## INSTRUCTIONS FOR THE TASK
Tally every line in the data that has the word "left" and report only the total.
---*---
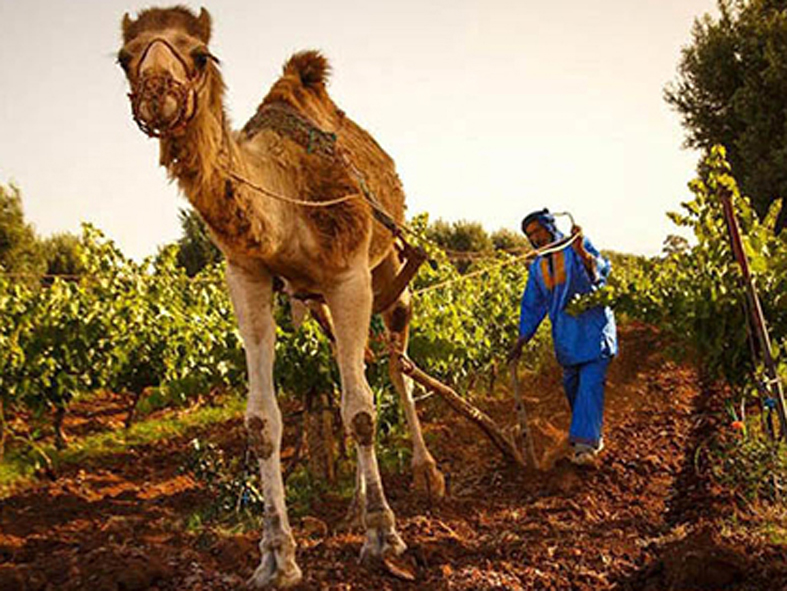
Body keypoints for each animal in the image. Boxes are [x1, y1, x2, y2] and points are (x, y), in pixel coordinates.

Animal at [120, 6, 446, 588]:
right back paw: (353, 504)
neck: (284, 194)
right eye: (123, 57)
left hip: (386, 262)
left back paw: (425, 473)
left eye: (200, 53)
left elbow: (361, 410)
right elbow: (263, 422)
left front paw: (384, 538)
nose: (158, 92)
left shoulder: (349, 274)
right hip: (316, 299)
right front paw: (276, 558)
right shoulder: (248, 276)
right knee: (349, 367)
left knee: (395, 363)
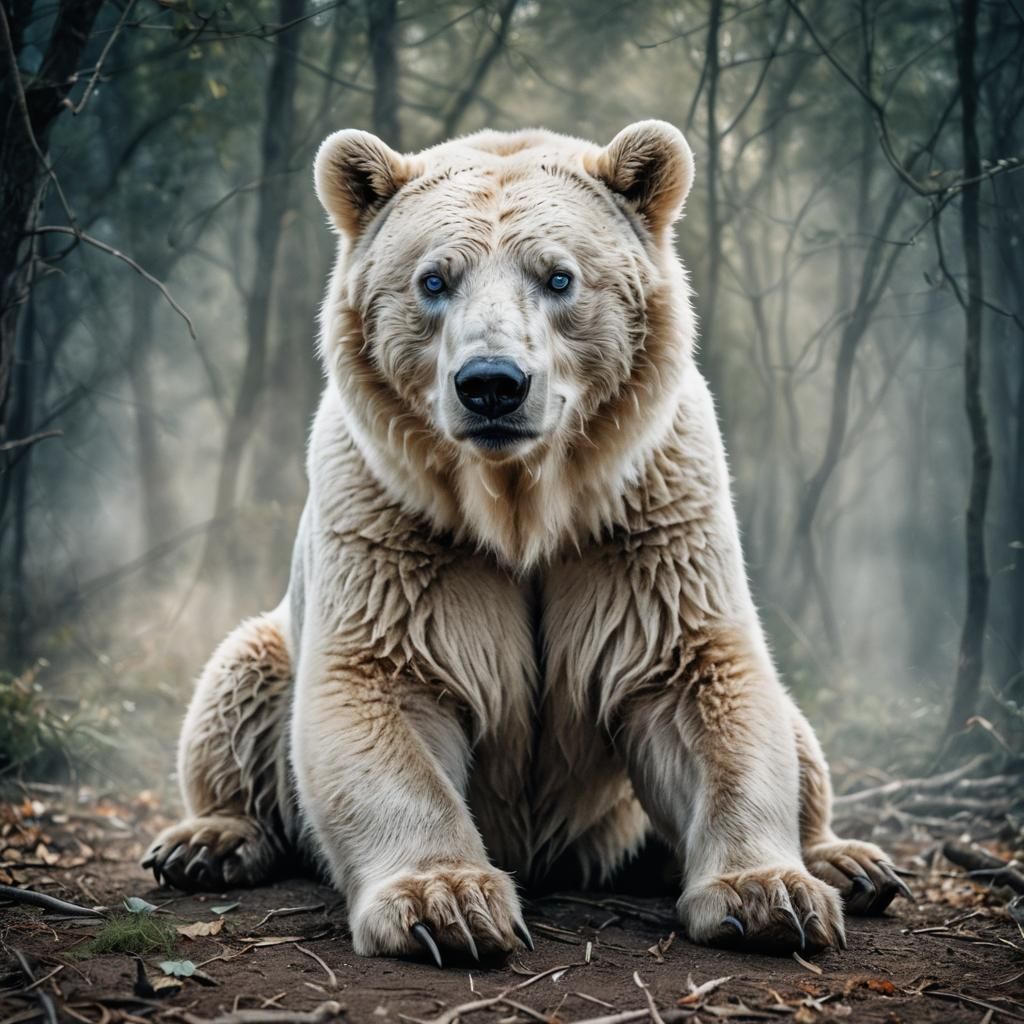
---*---
## FINISHED EXERCISE
7